* _TASK DESCRIPTION_
Quote all of the data that follows exactly as written, skipping the images.

* _RECORDED INFORMATION_
• • •
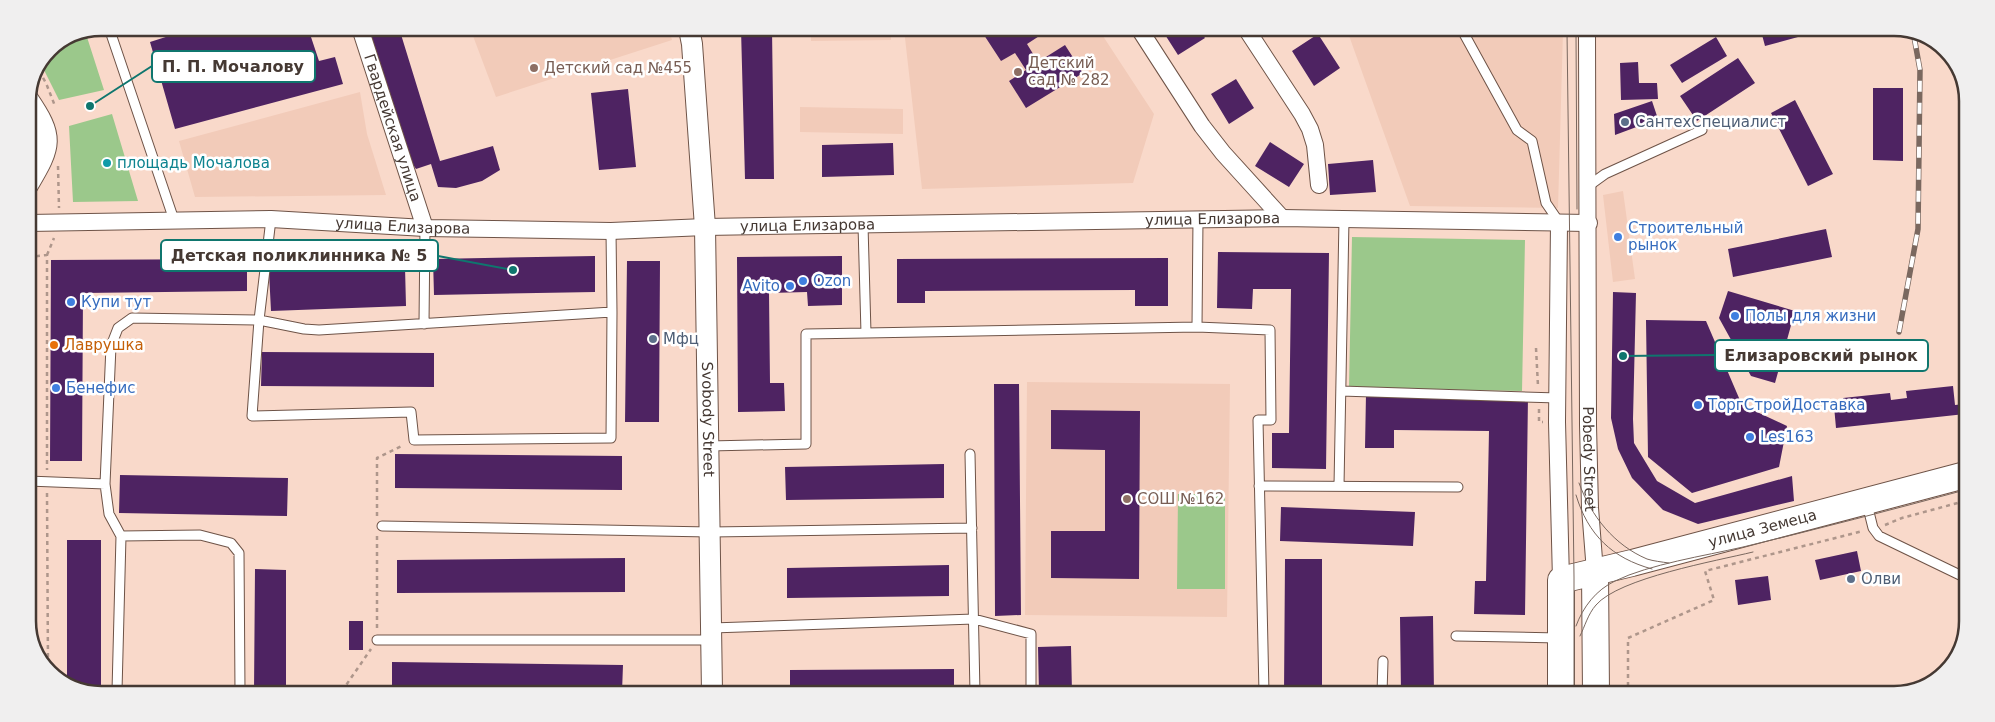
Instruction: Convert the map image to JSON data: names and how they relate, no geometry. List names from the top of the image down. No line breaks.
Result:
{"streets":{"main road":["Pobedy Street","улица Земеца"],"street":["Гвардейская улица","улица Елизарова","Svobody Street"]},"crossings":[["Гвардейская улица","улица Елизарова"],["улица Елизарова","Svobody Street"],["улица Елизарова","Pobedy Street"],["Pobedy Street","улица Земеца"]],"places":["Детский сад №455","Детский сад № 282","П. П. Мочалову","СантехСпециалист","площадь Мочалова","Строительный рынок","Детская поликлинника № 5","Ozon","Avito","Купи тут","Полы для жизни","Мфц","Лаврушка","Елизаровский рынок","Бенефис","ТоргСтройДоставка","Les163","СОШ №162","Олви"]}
• • •
* _TASK SOLUTION_
Instruction: Convert the map image to JSON data: names and how they relate, no geometry. List names from the top of the image down. No line breaks.
Result:
{"streets":{"main road":["Pobedy Street","улица Земеца"],"street":["Гвардейская улица","улица Елизарова","Svobody Street"]},"crossings":[["Гвардейская улица","улица Елизарова"],["улица Елизарова","Svobody Street"],["улица Елизарова","Pobedy Street"],["Pobedy Street","улица Земеца"]],"places":["Детский сад №455","Детский сад № 282","П. П. Мочалову","СантехСпециалист","площадь Мочалова","Строительный рынок","Детская поликлинника № 5","Ozon","Avito","Купи тут","Полы для жизни","Мфц","Лаврушка","Елизаровский рынок","Бенефис","ТоргСтройДоставка","Les163","СОШ №162","Олви"]}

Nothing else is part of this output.